Assignment ▸
Could you restate, exactly and with nothing added, the lines from the start of the data through the line that holds "49: (977, 212, 1.94)", leaving the pictures out?

##### Data

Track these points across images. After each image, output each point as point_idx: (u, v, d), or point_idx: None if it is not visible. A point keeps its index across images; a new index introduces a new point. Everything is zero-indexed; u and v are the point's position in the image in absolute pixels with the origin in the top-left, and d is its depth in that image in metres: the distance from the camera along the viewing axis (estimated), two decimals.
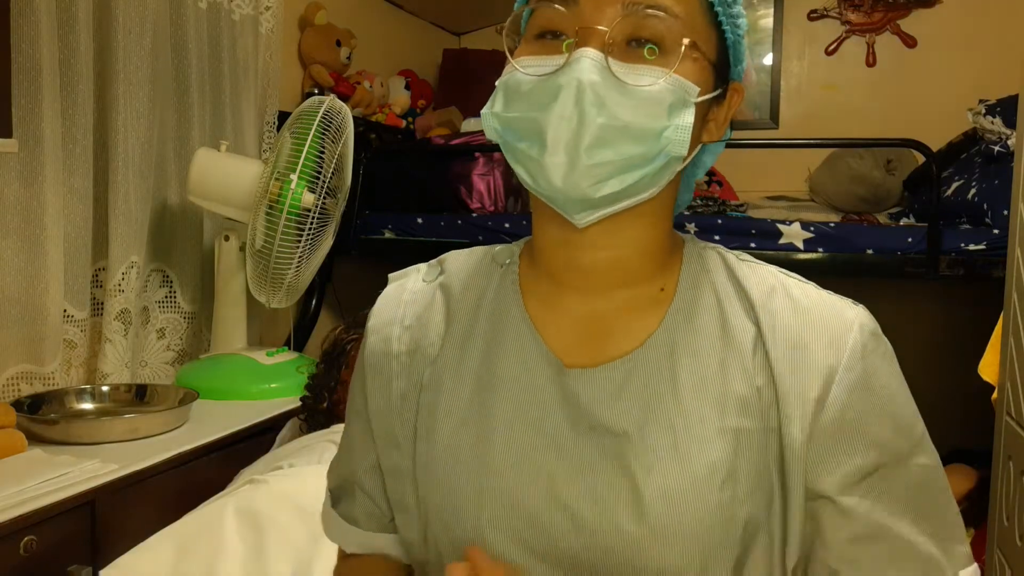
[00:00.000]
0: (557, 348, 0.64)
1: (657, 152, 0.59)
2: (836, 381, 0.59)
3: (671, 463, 0.58)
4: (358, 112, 2.63)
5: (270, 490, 1.14)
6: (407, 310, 0.71)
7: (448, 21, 3.37)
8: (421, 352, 0.68)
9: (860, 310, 0.63)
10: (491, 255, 0.73)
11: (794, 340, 0.60)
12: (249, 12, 2.16)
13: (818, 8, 3.01)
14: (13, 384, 1.62)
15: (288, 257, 1.80)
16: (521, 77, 0.60)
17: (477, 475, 0.62)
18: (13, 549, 1.16)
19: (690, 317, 0.63)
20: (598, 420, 0.61)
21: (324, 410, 1.50)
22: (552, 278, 0.66)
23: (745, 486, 0.58)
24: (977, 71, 2.70)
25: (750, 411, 0.59)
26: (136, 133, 1.80)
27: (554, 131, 0.57)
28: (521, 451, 0.62)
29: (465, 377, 0.66)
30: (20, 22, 1.55)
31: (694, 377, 0.61)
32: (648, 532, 0.57)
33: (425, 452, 0.65)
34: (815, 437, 0.58)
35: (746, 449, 0.59)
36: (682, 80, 0.59)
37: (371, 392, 0.70)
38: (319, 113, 1.77)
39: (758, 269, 0.66)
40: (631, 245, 0.63)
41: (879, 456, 0.59)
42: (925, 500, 0.60)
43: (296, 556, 1.03)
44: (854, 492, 0.59)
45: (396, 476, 0.68)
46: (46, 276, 1.62)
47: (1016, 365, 1.39)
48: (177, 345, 2.04)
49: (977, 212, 1.94)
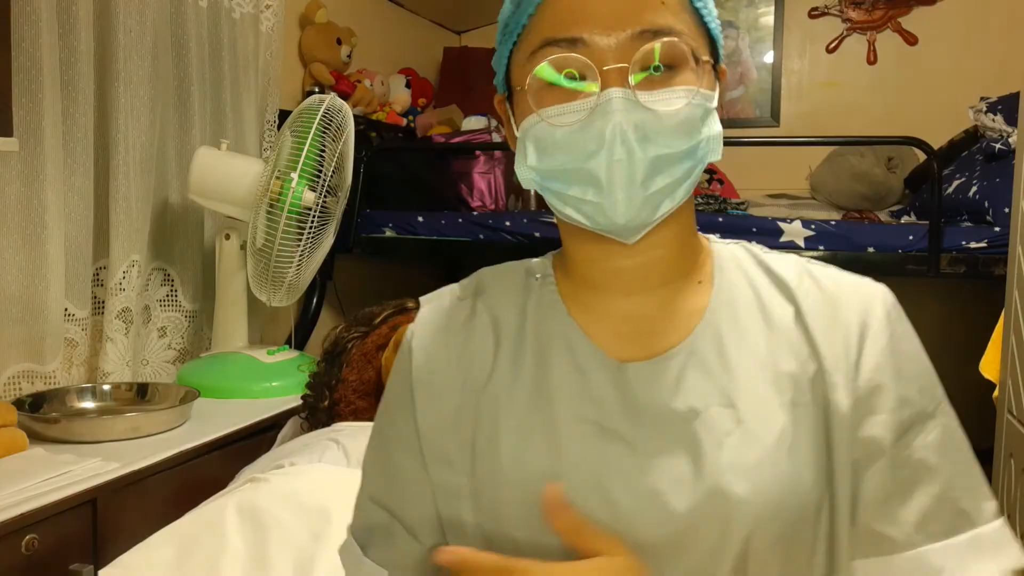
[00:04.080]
0: (607, 348, 0.66)
1: (697, 163, 0.62)
2: (867, 345, 0.63)
3: (739, 439, 0.61)
4: (359, 110, 2.63)
5: (271, 489, 1.14)
6: (450, 328, 0.71)
7: (448, 19, 3.37)
8: (472, 367, 0.69)
9: (881, 286, 0.68)
10: (525, 268, 0.74)
11: (828, 314, 0.65)
12: (249, 11, 2.16)
13: (819, 6, 3.01)
14: (14, 383, 1.62)
15: (289, 256, 1.80)
16: (552, 129, 0.61)
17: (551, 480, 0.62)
18: (15, 548, 1.16)
19: (731, 305, 0.67)
20: (661, 410, 0.63)
21: (325, 408, 1.50)
22: (592, 285, 0.68)
23: (805, 457, 0.61)
24: (978, 69, 2.70)
25: (800, 386, 0.63)
26: (137, 132, 1.80)
27: (608, 175, 0.60)
28: (591, 450, 0.63)
29: (521, 390, 0.66)
30: (21, 21, 1.55)
31: (745, 360, 0.64)
32: (727, 507, 0.59)
33: (489, 467, 0.65)
34: (855, 401, 0.62)
35: (802, 421, 0.62)
36: (702, 91, 0.61)
37: (421, 409, 0.69)
38: (320, 111, 1.77)
39: (783, 257, 0.71)
40: (666, 244, 0.66)
41: (910, 416, 0.62)
42: (951, 458, 0.63)
43: (297, 555, 1.03)
44: (889, 452, 0.62)
45: (450, 494, 0.67)
46: (47, 275, 1.62)
47: (1017, 363, 1.39)
48: (178, 344, 2.05)
49: (978, 210, 1.94)
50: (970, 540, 0.60)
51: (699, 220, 2.29)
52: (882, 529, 0.61)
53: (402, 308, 1.61)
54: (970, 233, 1.87)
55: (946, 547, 0.60)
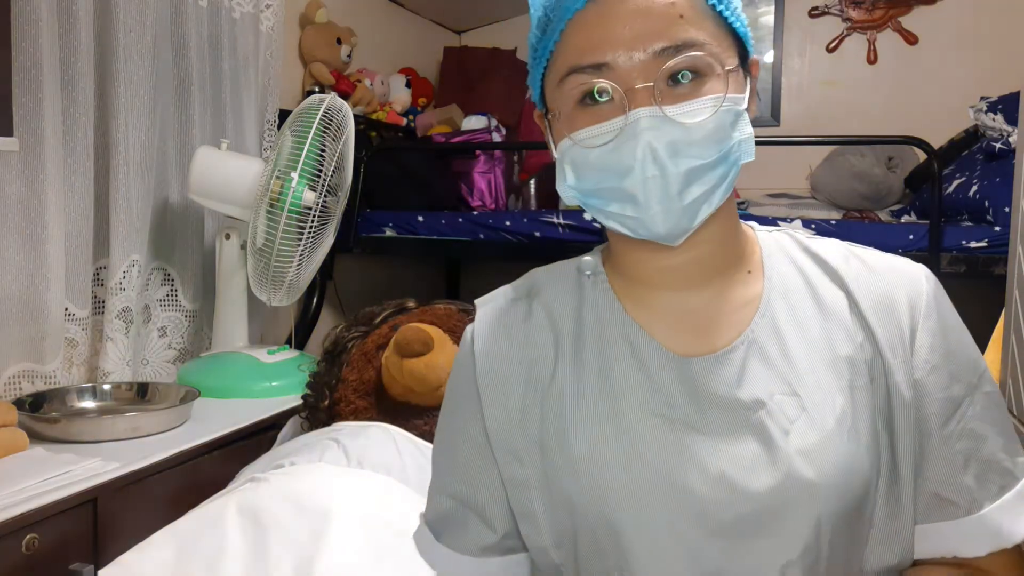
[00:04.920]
0: (668, 344, 0.68)
1: (731, 167, 0.65)
2: (920, 327, 0.67)
3: (803, 424, 0.63)
4: (359, 110, 2.62)
5: (271, 488, 1.14)
6: (510, 328, 0.74)
7: (449, 19, 3.37)
8: (535, 367, 0.71)
9: (921, 265, 0.71)
10: (576, 267, 0.76)
11: (878, 296, 0.68)
12: (249, 10, 2.16)
13: (819, 5, 3.01)
14: (15, 382, 1.62)
15: (289, 255, 1.80)
16: (585, 152, 0.64)
17: (624, 466, 0.65)
18: (15, 547, 1.16)
19: (784, 294, 0.69)
20: (727, 401, 0.65)
21: (325, 408, 1.50)
22: (644, 283, 0.71)
23: (865, 437, 0.64)
24: (978, 68, 2.70)
25: (857, 368, 0.66)
26: (137, 131, 1.80)
27: (643, 191, 0.62)
28: (659, 439, 0.65)
29: (586, 387, 0.69)
30: (21, 21, 1.55)
31: (803, 346, 0.66)
32: (793, 489, 0.62)
33: (561, 461, 0.67)
34: (913, 381, 0.65)
35: (860, 403, 0.65)
36: (730, 96, 0.63)
37: (488, 408, 0.71)
38: (320, 111, 1.77)
39: (827, 243, 0.73)
40: (712, 239, 0.68)
41: (961, 389, 0.67)
42: (996, 421, 0.68)
43: (297, 554, 1.03)
44: (948, 424, 0.66)
45: (520, 487, 0.70)
46: (47, 274, 1.62)
47: (1018, 363, 1.39)
48: (178, 343, 2.04)
49: (978, 209, 1.94)
50: (1017, 495, 0.66)
51: None
52: (947, 495, 0.65)
53: (402, 308, 1.61)
54: (970, 233, 1.87)
55: (1001, 505, 0.65)
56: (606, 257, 0.75)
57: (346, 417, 1.45)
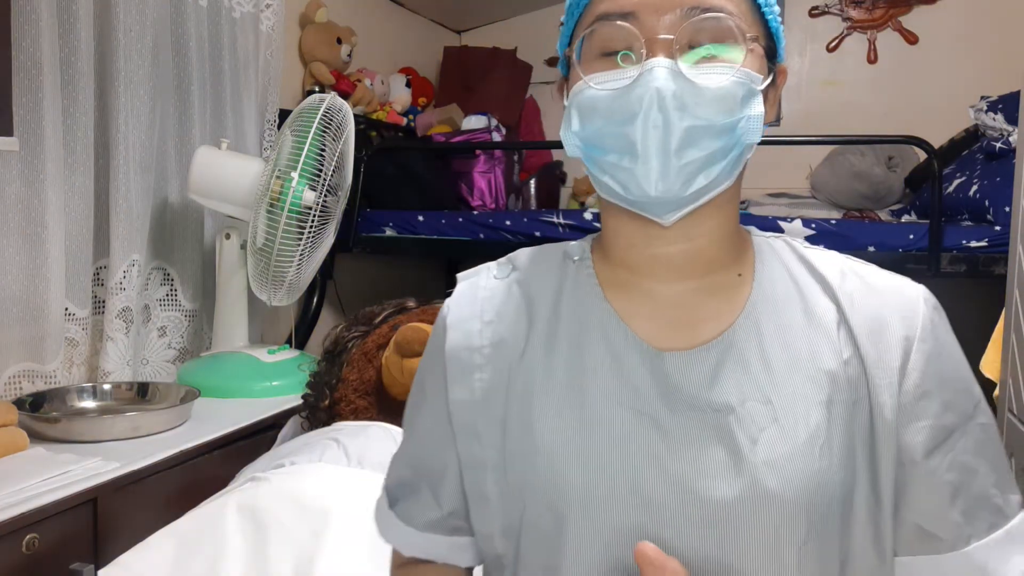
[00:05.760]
0: (645, 335, 0.67)
1: (735, 143, 0.63)
2: (914, 351, 0.64)
3: (774, 434, 0.61)
4: (359, 110, 2.63)
5: (272, 488, 1.14)
6: (485, 306, 0.72)
7: (449, 19, 3.37)
8: (505, 346, 0.69)
9: (921, 287, 0.69)
10: (562, 251, 0.75)
11: (872, 316, 0.65)
12: (249, 10, 2.16)
13: (819, 5, 3.01)
14: (15, 382, 1.62)
15: (289, 255, 1.80)
16: (595, 93, 0.63)
17: (582, 460, 0.63)
18: (15, 547, 1.16)
19: (772, 300, 0.67)
20: (698, 399, 0.63)
21: (326, 408, 1.50)
22: (631, 271, 0.69)
23: (838, 455, 0.62)
24: (978, 68, 2.70)
25: (839, 384, 0.63)
26: (137, 131, 1.80)
27: (643, 140, 0.61)
28: (623, 433, 0.63)
29: (556, 371, 0.67)
30: (21, 20, 1.55)
31: (785, 355, 0.64)
32: (757, 500, 0.60)
33: (520, 446, 0.66)
34: (901, 404, 0.63)
35: (838, 420, 0.62)
36: (748, 71, 0.63)
37: (453, 383, 0.70)
38: (320, 111, 1.77)
39: (825, 254, 0.71)
40: (709, 235, 0.67)
41: (954, 418, 0.64)
42: (989, 455, 0.65)
43: (298, 554, 1.03)
44: (935, 454, 0.63)
45: (476, 468, 0.68)
46: (47, 274, 1.62)
47: (1018, 362, 1.39)
48: (178, 343, 2.05)
49: (979, 209, 1.94)
50: (1006, 535, 0.63)
51: None
52: (931, 529, 0.63)
53: (402, 307, 1.61)
54: (970, 232, 1.87)
55: (988, 544, 0.63)
56: (595, 245, 0.74)
57: (346, 417, 1.45)
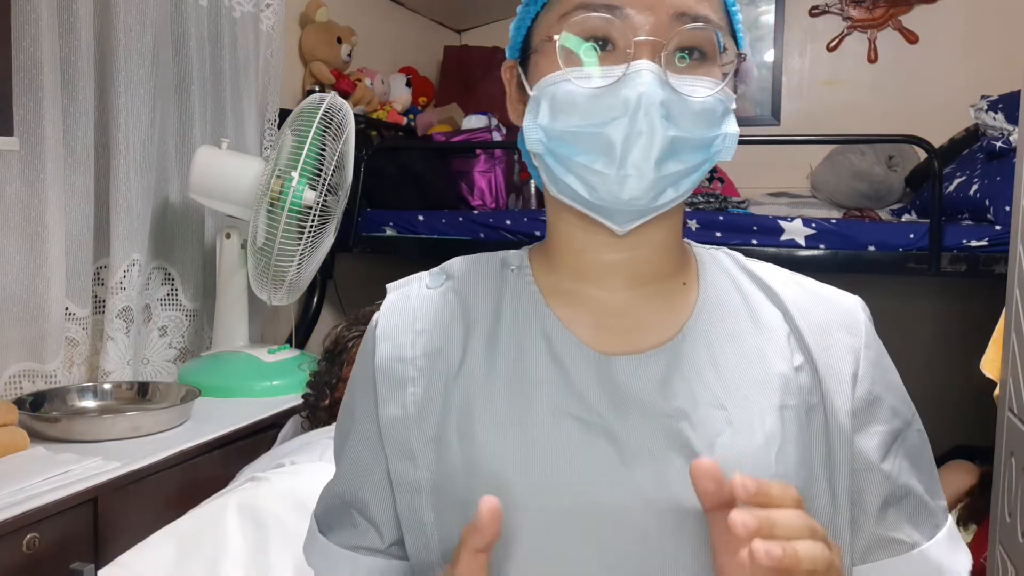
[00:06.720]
0: (591, 342, 0.64)
1: (708, 159, 0.62)
2: (862, 358, 0.65)
3: (730, 437, 0.60)
4: (359, 109, 2.62)
5: (272, 488, 1.14)
6: (417, 315, 0.68)
7: (449, 18, 3.37)
8: (441, 358, 0.66)
9: (856, 297, 0.70)
10: (499, 259, 0.72)
11: (819, 323, 0.66)
12: (250, 9, 2.16)
13: (819, 4, 3.01)
14: (15, 382, 1.62)
15: (289, 255, 1.80)
16: (574, 88, 0.59)
17: (529, 476, 0.60)
18: (15, 547, 1.16)
19: (718, 307, 0.67)
20: (649, 405, 0.61)
21: (326, 407, 1.50)
22: (577, 278, 0.67)
23: (792, 459, 0.61)
24: (979, 67, 2.70)
25: (791, 390, 0.63)
26: (137, 131, 1.80)
27: (624, 144, 0.58)
28: (571, 443, 0.61)
29: (497, 382, 0.64)
30: (21, 20, 1.55)
31: (735, 361, 0.64)
32: None
33: (461, 461, 0.62)
34: (855, 410, 0.64)
35: (791, 425, 0.62)
36: (725, 89, 0.61)
37: (384, 399, 0.66)
38: (320, 110, 1.77)
39: (766, 265, 0.72)
40: (654, 243, 0.66)
41: (899, 423, 0.66)
42: (925, 461, 0.67)
43: (298, 553, 1.03)
44: (887, 458, 0.64)
45: (410, 492, 0.65)
46: (48, 274, 1.62)
47: (1018, 361, 1.39)
48: (179, 343, 2.05)
49: (979, 208, 1.94)
50: (946, 535, 0.66)
51: (700, 218, 2.28)
52: (889, 533, 0.64)
53: None
54: (971, 231, 1.87)
55: (938, 542, 0.65)
56: (534, 254, 0.71)
57: None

##########

Solution to this task ▸
Track these points across images. After each image, output each point as point_idx: (u, v, d), or point_idx: None if it is not visible. A point keeps its index across images; a new index introduces a new point. Everything is zero-indexed; u and v are the point's position in the image in absolute pixels with the origin in the top-left, and d is its depth in that image in metres: the distance from the camera along the viewing axis (estimated), two decimals.
[00:00.000]
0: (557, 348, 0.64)
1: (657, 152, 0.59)
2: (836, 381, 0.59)
3: (671, 463, 0.58)
4: (358, 112, 2.63)
5: (270, 490, 1.14)
6: (407, 310, 0.71)
7: (448, 21, 3.37)
8: (421, 352, 0.68)
9: (860, 310, 0.63)
10: (491, 255, 0.73)
11: (794, 340, 0.60)
12: (249, 12, 2.16)
13: (818, 8, 3.01)
14: (13, 384, 1.62)
15: (288, 257, 1.80)
16: (521, 77, 0.60)
17: (477, 475, 0.62)
18: (13, 549, 1.16)
19: (690, 317, 0.63)
20: (598, 420, 0.61)
21: (324, 410, 1.50)
22: (552, 278, 0.66)
23: (745, 486, 0.58)
24: (977, 71, 2.70)
25: (750, 411, 0.59)
26: (136, 133, 1.80)
27: (554, 131, 0.57)
28: (521, 451, 0.62)
29: (465, 377, 0.66)
30: (20, 22, 1.55)
31: (694, 377, 0.61)
32: (648, 532, 0.57)
33: (425, 452, 0.65)
34: (815, 437, 0.58)
35: (746, 449, 0.59)
36: (682, 80, 0.59)
37: (371, 392, 0.70)
38: (319, 113, 1.77)
39: (758, 269, 0.66)
40: (631, 245, 0.63)
41: (879, 456, 0.59)
42: (925, 500, 0.60)
43: (296, 556, 1.03)
44: (854, 492, 0.59)
45: (396, 476, 0.68)
46: (46, 276, 1.62)
47: (1016, 365, 1.39)
48: (177, 345, 2.04)
49: (977, 212, 1.94)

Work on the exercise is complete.